* Given passage *
____

The problem is more for educational purposes than real-world implementation.

Given an $\text{Exponential}(\lambda)$ distribution with PDF:

$$f_{\lambda}(x) = \lambda\text{exp}(-\lambda x)$$

the CDF can be expressed as:

$$F_{\lambda}(x) = 1 - \text{exp}(-\lambda x)$$

where $x>0$ and $\lambda>0$.

And the inverse of the CDF can be expressed as:

$$F^{-1}(U) = -\text{log}(1-U)/\lambda$$

where $U$ is a random number generated such that: $U \sim \text{U}[0,1]$.

____

* Exercise tasks *
• A. In the exponential distribution passage, what conditions are placed on $x$ and $\lambda$?
• B. Translate this sentence from the exponential distribution passage into Spanish: "The problem is more for educational purposes than real-world implementation."
• C. Copy the stretch of the exponential distribution passage from "The problem is" through "where $x>0$ and $\lambda>0$.".
Work only from the exponential distribution passage.

* Provided material *
____

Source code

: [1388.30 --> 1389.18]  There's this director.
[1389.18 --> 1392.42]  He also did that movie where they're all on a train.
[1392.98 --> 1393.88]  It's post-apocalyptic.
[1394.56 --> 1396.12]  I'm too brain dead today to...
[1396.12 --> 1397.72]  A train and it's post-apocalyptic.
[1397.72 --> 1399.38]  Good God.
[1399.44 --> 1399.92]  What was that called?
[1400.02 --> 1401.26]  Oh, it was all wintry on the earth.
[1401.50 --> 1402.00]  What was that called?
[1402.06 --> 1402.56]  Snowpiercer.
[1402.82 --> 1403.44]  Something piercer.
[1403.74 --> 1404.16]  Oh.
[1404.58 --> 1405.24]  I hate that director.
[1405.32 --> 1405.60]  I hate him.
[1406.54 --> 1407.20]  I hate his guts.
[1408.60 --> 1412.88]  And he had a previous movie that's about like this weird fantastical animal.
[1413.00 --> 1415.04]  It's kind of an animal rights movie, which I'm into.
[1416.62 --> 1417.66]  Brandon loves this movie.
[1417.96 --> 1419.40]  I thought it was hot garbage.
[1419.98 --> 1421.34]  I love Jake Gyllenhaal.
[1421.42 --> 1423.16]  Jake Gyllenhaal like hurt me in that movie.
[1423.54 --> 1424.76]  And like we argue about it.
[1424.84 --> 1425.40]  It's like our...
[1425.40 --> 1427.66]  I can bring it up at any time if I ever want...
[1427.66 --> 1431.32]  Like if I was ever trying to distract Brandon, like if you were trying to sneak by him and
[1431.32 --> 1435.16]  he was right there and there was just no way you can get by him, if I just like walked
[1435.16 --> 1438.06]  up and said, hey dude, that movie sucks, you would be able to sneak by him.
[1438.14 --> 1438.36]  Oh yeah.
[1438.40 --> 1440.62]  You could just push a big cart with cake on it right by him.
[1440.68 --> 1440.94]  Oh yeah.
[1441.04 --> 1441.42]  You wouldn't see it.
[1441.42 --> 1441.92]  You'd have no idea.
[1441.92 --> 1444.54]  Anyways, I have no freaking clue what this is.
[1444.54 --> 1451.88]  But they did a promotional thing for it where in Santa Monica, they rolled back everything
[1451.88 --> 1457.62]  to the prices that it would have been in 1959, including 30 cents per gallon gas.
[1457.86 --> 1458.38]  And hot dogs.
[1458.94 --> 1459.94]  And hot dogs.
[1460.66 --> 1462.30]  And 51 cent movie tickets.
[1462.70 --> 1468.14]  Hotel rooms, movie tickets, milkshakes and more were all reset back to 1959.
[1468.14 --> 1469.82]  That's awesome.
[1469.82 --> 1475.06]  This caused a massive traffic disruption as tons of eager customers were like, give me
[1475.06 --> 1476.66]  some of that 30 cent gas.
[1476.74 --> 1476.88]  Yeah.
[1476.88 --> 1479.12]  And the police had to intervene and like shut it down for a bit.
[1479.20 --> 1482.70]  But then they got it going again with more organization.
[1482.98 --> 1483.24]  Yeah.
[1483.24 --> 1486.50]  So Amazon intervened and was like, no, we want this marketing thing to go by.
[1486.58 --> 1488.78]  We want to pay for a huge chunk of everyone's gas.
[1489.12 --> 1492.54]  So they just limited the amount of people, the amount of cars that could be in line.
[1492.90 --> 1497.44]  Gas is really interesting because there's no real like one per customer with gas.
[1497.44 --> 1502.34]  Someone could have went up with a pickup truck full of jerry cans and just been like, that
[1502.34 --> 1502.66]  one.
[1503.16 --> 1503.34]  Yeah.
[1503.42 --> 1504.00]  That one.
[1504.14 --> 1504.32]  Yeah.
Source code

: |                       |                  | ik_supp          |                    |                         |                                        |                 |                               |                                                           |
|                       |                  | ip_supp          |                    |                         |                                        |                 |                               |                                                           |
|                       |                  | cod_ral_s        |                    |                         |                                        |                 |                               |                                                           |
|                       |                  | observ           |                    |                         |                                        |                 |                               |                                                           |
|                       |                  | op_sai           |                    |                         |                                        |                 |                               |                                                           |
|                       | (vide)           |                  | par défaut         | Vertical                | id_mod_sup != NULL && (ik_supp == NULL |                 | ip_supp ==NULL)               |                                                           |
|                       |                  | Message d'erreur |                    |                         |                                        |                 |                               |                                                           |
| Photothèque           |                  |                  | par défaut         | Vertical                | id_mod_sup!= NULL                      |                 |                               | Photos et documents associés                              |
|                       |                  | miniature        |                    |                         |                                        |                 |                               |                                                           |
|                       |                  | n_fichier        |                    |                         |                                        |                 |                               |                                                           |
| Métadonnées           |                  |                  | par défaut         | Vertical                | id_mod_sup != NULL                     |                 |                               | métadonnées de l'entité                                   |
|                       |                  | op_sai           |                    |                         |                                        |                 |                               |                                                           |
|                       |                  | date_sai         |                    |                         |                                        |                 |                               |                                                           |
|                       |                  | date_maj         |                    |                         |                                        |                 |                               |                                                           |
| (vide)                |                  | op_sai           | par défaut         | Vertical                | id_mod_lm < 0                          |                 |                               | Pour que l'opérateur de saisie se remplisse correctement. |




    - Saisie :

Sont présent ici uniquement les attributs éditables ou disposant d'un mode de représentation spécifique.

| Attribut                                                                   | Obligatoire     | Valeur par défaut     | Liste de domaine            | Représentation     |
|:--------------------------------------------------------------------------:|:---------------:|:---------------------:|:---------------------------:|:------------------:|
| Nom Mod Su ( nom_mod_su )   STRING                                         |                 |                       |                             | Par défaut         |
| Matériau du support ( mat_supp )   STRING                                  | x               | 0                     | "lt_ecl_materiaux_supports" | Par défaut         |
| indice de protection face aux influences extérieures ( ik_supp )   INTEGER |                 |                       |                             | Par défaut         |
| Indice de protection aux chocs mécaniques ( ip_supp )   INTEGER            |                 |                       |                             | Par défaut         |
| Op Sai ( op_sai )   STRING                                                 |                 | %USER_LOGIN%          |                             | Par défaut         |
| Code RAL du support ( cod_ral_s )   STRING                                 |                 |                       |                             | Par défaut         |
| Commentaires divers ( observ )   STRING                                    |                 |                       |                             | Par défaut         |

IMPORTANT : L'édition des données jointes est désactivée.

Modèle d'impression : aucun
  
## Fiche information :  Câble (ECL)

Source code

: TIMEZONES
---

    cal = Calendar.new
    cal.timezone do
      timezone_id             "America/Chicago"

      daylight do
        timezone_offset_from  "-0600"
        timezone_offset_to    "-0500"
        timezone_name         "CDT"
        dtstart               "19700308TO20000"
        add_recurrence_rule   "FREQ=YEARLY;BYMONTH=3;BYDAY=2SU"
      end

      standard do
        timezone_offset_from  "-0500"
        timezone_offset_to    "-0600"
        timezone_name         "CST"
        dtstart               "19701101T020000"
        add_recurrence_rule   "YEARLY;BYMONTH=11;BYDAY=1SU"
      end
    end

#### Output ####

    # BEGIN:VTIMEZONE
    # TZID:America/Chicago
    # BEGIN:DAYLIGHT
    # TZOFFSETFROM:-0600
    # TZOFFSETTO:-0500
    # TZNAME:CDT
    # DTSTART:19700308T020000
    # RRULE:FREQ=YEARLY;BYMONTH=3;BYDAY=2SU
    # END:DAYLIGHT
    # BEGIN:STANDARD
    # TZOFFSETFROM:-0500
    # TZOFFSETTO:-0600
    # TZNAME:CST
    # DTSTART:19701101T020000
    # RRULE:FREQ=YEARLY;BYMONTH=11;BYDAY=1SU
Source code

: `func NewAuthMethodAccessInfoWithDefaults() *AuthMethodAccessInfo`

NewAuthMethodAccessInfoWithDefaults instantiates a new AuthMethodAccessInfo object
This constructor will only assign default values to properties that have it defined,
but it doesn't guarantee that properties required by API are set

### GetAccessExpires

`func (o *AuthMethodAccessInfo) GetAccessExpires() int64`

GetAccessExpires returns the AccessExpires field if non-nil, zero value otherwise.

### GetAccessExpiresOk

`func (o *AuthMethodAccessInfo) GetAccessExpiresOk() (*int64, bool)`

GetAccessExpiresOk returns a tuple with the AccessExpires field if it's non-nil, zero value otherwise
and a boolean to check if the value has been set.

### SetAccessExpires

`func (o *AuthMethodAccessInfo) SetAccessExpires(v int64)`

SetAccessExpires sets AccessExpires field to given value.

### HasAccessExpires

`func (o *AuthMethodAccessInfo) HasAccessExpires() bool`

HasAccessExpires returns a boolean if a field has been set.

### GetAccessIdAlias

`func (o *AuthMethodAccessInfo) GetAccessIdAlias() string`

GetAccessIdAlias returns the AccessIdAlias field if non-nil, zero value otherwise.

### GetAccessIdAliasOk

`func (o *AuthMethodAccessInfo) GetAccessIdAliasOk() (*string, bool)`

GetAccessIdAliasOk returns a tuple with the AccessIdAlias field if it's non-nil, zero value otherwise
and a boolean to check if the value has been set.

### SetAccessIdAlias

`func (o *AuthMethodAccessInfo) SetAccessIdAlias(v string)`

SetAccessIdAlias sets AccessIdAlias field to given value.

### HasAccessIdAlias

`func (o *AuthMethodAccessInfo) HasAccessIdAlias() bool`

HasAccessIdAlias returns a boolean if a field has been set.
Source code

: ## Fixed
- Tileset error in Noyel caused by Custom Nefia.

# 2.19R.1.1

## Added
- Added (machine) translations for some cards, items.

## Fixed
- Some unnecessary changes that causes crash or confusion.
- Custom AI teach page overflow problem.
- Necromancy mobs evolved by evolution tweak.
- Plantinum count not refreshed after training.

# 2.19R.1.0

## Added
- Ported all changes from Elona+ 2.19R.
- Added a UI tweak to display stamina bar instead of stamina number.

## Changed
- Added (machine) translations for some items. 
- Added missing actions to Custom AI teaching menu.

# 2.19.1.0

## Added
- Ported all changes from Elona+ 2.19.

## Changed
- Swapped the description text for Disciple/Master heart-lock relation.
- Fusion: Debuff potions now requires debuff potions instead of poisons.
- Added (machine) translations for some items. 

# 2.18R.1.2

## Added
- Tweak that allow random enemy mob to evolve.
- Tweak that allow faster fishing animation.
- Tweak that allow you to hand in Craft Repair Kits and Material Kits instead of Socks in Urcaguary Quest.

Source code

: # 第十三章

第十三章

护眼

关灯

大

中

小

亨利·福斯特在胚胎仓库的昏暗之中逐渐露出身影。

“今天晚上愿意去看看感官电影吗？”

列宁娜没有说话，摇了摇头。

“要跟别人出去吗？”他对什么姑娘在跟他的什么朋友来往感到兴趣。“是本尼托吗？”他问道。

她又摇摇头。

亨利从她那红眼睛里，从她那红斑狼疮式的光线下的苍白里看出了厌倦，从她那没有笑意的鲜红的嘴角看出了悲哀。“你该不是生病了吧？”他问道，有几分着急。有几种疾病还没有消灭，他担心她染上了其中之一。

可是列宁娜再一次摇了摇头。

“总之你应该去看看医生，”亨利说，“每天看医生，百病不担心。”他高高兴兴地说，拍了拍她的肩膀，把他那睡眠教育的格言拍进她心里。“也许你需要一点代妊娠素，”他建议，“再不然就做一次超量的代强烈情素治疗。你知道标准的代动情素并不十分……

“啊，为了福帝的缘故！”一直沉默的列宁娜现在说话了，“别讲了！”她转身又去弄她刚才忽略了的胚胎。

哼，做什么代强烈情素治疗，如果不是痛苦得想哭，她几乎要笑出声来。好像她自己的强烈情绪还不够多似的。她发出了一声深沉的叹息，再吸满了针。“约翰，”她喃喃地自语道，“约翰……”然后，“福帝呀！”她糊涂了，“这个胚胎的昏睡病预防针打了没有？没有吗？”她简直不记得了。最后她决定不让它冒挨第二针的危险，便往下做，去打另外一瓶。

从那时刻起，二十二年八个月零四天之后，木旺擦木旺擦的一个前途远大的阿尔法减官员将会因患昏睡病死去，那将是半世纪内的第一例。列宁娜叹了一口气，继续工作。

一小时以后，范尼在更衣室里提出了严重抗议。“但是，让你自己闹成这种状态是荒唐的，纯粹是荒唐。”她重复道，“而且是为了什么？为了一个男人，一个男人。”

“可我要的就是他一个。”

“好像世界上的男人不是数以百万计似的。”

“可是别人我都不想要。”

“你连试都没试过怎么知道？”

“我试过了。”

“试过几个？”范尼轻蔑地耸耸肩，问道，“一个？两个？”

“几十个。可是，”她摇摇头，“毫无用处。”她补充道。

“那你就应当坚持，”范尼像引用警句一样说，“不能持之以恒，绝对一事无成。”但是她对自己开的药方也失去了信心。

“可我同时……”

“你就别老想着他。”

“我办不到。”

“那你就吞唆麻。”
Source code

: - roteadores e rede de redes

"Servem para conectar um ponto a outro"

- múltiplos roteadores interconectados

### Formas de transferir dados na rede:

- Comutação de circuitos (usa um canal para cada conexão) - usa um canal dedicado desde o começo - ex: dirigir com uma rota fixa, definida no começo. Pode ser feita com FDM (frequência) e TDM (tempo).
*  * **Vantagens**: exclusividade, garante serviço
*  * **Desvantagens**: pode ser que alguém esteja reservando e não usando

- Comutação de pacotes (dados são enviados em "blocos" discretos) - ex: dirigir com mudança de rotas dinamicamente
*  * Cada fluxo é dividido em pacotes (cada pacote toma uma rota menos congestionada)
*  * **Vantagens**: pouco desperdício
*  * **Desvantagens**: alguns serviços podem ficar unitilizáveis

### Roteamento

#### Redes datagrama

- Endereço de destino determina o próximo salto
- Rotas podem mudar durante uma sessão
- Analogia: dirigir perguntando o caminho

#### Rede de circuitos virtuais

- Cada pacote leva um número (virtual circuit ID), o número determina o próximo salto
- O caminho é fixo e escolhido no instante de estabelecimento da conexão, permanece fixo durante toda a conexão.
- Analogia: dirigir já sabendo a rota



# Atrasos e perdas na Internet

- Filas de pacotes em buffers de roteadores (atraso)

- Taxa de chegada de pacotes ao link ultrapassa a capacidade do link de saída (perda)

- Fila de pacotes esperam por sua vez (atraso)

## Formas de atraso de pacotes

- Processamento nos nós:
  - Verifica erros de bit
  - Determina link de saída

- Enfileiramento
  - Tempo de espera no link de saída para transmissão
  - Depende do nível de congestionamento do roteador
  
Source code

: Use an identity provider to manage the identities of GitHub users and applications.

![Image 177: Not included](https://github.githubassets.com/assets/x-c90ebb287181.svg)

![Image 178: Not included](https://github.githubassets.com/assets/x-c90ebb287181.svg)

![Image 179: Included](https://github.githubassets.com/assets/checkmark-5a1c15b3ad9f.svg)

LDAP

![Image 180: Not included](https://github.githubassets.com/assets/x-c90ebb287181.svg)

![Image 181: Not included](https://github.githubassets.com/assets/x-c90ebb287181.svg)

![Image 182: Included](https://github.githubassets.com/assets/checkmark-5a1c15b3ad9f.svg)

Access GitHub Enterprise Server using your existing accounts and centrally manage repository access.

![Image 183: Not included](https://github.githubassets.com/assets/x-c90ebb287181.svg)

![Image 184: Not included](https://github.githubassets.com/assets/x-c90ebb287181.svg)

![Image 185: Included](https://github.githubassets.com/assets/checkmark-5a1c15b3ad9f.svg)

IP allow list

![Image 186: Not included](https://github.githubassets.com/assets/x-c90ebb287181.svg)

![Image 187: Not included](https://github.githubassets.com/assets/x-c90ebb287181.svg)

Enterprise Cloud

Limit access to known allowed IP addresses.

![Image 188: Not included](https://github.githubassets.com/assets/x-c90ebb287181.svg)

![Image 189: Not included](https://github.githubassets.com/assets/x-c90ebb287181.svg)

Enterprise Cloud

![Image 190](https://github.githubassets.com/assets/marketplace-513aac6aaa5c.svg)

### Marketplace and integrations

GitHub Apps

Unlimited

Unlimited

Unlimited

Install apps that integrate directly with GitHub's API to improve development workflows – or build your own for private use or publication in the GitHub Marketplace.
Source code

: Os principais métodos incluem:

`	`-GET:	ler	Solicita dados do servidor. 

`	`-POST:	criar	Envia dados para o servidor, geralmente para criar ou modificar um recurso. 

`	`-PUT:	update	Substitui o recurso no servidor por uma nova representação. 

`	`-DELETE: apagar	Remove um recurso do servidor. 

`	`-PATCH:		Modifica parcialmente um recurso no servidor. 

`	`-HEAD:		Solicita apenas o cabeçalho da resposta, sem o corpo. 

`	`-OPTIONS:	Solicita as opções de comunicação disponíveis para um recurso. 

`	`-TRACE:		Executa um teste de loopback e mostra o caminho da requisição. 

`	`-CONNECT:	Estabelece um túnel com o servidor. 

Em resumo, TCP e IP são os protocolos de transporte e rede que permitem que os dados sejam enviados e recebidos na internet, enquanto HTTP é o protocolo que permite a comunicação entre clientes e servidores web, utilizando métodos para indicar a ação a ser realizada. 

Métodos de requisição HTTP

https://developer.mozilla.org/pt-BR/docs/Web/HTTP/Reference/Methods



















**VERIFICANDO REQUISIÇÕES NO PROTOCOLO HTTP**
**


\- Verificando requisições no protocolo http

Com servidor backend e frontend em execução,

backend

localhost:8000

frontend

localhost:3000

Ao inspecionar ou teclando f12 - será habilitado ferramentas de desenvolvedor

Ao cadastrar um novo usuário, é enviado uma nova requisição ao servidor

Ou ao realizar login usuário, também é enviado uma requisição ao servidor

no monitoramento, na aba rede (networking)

____

* Answers to the exercise *
• A. $x>0$ and $\lambda>0$.

• B. El problema tiene más fines educativos que de implementación en el mundo real.

• C.
The problem is more for educational purposes than real-world implementation.

Given an $\text{Exponential}(\lambda)$ distribution with PDF:

$$f_{\lambda}(x) = \lambda\text{exp}(-\lambda x)$$

the CDF can be expressed as:

$$F_{\lambda}(x) = 1 - \text{exp}(-\lambda x)$$

where $x>0$ and $\lambda>0$.